SHORT TASK:
Write out the records below word for word, please.

──────────

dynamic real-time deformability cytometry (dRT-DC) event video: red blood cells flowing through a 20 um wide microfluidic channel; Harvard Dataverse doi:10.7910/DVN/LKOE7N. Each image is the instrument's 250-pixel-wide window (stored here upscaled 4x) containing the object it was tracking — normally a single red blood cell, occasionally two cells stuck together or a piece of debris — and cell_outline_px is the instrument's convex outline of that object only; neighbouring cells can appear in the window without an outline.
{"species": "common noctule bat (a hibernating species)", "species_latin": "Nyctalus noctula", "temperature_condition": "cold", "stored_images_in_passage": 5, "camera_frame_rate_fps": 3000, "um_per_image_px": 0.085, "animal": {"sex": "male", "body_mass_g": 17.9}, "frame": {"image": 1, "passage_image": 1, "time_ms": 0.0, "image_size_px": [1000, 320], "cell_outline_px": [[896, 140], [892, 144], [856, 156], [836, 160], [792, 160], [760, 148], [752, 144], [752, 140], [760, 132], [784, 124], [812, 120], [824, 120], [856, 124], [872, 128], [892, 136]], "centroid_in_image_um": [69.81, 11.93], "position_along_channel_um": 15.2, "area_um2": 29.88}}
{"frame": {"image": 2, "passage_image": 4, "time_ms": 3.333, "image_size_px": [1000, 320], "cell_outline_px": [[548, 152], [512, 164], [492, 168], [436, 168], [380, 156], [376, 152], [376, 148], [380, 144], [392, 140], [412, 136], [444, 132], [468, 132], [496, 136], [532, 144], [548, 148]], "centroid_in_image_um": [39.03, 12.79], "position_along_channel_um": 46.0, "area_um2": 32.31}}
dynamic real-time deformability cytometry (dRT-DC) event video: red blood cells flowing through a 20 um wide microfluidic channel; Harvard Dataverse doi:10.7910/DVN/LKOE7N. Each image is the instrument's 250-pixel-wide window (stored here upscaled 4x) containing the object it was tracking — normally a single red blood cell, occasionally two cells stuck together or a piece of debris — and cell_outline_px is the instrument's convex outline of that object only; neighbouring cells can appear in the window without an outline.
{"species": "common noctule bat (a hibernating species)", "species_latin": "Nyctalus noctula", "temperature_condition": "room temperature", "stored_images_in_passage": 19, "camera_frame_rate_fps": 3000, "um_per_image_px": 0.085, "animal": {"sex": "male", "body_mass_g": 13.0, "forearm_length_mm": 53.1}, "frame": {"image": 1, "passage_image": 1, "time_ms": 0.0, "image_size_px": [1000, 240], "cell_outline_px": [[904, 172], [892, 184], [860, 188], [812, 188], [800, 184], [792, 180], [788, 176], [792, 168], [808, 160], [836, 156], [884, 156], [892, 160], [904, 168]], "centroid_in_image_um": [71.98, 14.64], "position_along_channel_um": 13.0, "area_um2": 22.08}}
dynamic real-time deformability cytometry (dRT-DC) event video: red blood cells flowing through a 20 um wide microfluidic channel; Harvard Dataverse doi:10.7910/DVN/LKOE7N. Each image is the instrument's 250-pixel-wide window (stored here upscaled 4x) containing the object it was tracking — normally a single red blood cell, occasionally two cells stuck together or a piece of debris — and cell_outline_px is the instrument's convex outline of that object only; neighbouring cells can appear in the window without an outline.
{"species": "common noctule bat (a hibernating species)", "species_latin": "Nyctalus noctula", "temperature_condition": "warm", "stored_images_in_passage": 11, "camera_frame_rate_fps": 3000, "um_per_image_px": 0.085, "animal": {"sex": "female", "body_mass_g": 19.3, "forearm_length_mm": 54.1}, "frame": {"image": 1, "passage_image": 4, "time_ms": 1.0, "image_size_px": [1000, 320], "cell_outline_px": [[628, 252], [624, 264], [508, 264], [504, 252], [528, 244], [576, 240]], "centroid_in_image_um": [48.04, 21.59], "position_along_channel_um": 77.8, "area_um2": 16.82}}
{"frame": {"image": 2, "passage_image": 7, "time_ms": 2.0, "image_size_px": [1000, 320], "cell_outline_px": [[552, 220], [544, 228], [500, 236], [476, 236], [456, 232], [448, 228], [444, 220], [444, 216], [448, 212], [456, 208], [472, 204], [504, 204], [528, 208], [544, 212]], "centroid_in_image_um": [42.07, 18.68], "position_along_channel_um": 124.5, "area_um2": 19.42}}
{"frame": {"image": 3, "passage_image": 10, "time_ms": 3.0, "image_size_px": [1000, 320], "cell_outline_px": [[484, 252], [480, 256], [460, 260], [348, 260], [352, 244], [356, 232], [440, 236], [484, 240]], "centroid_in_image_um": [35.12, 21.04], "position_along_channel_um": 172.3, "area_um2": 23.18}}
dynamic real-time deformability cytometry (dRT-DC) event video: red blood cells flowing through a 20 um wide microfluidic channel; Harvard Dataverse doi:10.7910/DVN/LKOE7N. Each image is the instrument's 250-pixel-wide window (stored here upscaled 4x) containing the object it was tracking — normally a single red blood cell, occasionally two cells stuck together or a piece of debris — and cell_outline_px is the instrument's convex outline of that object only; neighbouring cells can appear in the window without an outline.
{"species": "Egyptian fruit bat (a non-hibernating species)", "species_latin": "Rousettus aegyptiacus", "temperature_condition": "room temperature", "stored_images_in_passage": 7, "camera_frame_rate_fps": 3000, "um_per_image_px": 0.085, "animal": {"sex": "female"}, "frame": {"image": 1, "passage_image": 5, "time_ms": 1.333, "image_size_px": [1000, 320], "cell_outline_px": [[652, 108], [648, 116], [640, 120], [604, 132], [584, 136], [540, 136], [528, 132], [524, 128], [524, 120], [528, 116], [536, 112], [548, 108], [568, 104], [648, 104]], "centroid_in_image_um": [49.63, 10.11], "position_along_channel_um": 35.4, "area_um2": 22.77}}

──────────

WRITTEN SOLUTION:
dynamic real-time deformability cytometry (dRT-DC) event video: red blood cells flowing through a 20 um wide microfluidic channel; Harvard Dataverse doi:10.7910/DVN/LKOE7N. Each image is the instrument's 250-pixel-wide window (stored here upscaled 4x) containing the object it was tracking — normally a single red blood cell, occasionally two cells stuck together or a piece of debris — and cell_outline_px is the instrument's convex outline of that object only; neighbouring cells can appear in the window without an outline.
{"species": "common noctule bat (a hibernating species)", "species_latin": "Nyctalus noctula", "temperature_condition": "cold", "stored_images_in_passage": 5, "camera_frame_rate_fps": 3000, "um_per_image_px": 0.085, "animal": {"sex": "male", "body_mass_g": 17.9}, "frame": {"image": 1, "passage_image": 1, "time_ms": 0.0, "image_size_px": [1000, 320], "cell_outline_px": [[896, 140], [892, 144], [856, 156], [836, 160], [792, 160], [760, 148], [752, 144], [752, 140], [760, 132], [784, 124], [812, 120], [824, 120], [856, 124], [872, 128], [892, 136]], "centroid_in_image_um": [69.81, 11.93], "position_along_channel_um": 15.2, "area_um2": 29.88}}
{"frame": {"image": 2, "passage_image": 4, "time_ms": 3.333, "image_size_px": [1000, 320], "cell_outline_px": [[548, 152], [512, 164], [492, 168], [436, 168], [380, 156], [376, 152], [376, 148], [380, 144], [392, 140], [412, 136], [444, 132], [468, 132], [496, 136], [532, 144], [548, 148]], "centroid_in_image_um": [39.03, 12.79], "position_along_channel_um": 46.0, "area_um2": 32.31}}
dynamic real-time deformability cytometry (dRT-DC) event video: red blood cells flowing through a 20 um wide microfluidic channel; Harvard Dataverse doi:10.7910/DVN/LKOE7N. Each image is the instrument's 250-pixel-wide window (stored here upscaled 4x) containing the object it was tracking — normally a single red blood cell, occasionally two cells stuck together or a piece of debris — and cell_outline_px is the instrument's convex outline of that object only; neighbouring cells can appear in the window without an outline.
{"species": "common noctule bat (a hibernating species)", "species_latin": "Nyctalus noctula", "temperature_condition": "room temperature", "stored_images_in_passage": 19, "camera_frame_rate_fps": 3000, "um_per_image_px": 0.085, "animal": {"sex": "male", "body_mass_g": 13.0, "forearm_length_mm": 53.1}, "frame": {"image": 1, "passage_image": 1, "time_ms": 0.0, "image_size_px": [1000, 240], "cell_outline_px": [[904, 172], [892, 184], [860, 188], [812, 188], [800, 184], [792, 180], [788, 176], [792, 168], [808, 160], [836, 156], [884, 156], [892, 160], [904, 168]], "centroid_in_image_um": [71.98, 14.64], "position_along_channel_um": 13.0, "area_um2": 22.08}}
dynamic real-time deformability cytometry (dRT-DC) event video: red blood cells flowing through a 20 um wide microfluidic channel; Harvard Dataverse doi:10.7910/DVN/LKOE7N. Each image is the instrument's 250-pixel-wide window (stored here upscaled 4x) containing the object it was tracking — normally a single red blood cell, occasionally two cells stuck together or a piece of debris — and cell_outline_px is the instrument's convex outline of that object only; neighbouring cells can appear in the window without an outline.
{"species": "common noctule bat (a hibernating species)", "species_latin": "Nyctalus noctula", "temperature_condition": "warm", "stored_images_in_passage": 11, "camera_frame_rate_fps": 3000, "um_per_image_px": 0.085, "animal": {"sex": "female", "body_mass_g": 19.3, "forearm_length_mm": 54.1}, "frame": {"image": 1, "passage_image": 4, "time_ms": 1.0, "image_size_px": [1000, 320], "cell_outline_px": [[628, 252], [624, 264], [508, 264], [504, 252], [528, 244], [576, 240]], "centroid_in_image_um": [48.04, 21.59], "position_along_channel_um": 77.8, "area_um2": 16.82}}
{"frame": {"image": 2, "passage_image": 7, "time_ms": 2.0, "image_size_px": [1000, 320], "cell_outline_px": [[552, 220], [544, 228], [500, 236], [476, 236], [456, 232], [448, 228], [444, 220], [444, 216], [448, 212], [456, 208], [472, 204], [504, 204], [528, 208], [544, 212]], "centroid_in_image_um": [42.07, 18.68], "position_along_channel_um": 124.5, "area_um2": 19.42}}
{"frame": {"image": 3, "passage_image": 10, "time_ms": 3.0, "image_size_px": [1000, 320], "cell_outline_px": [[484, 252], [480, 256], [460, 260], [348, 260], [352, 244], [356, 232], [440, 236], [484, 240]], "centroid_in_image_um": [35.12, 21.04], "position_along_channel_um": 172.3, "area_um2": 23.18}}
dynamic real-time deformability cytometry (dRT-DC) event video: red blood cells flowing through a 20 um wide microfluidic channel; Harvard Dataverse doi:10.7910/DVN/LKOE7N. Each image is the instrument's 250-pixel-wide window (stored here upscaled 4x) containing the object it was tracking — normally a single red blood cell, occasionally two cells stuck together or a piece of debris — and cell_outline_px is the instrument's convex outline of that object only; neighbouring cells can appear in the window without an outline.
{"species": "Egyptian fruit bat (a non-hibernating species)", "species_latin": "Rousettus aegyptiacus", "temperature_condition": "room temperature", "stored_images_in_passage": 7, "camera_frame_rate_fps": 3000, "um_per_image_px": 0.085, "animal": {"sex": "female"}, "frame": {"image": 1, "passage_image": 5, "time_ms": 1.333, "image_size_px": [1000, 320], "cell_outline_px": [[652, 108], [648, 116], [640, 120], [604, 132], [584, 136], [540, 136], [528, 132], [524, 128], [524, 120], [528, 116], [536, 112], [548, 108], [568, 104], [648, 104]], "centroid_in_image_um": [49.63, 10.11], "position_along_channel_um": 35.4, "area_um2": 22.77}}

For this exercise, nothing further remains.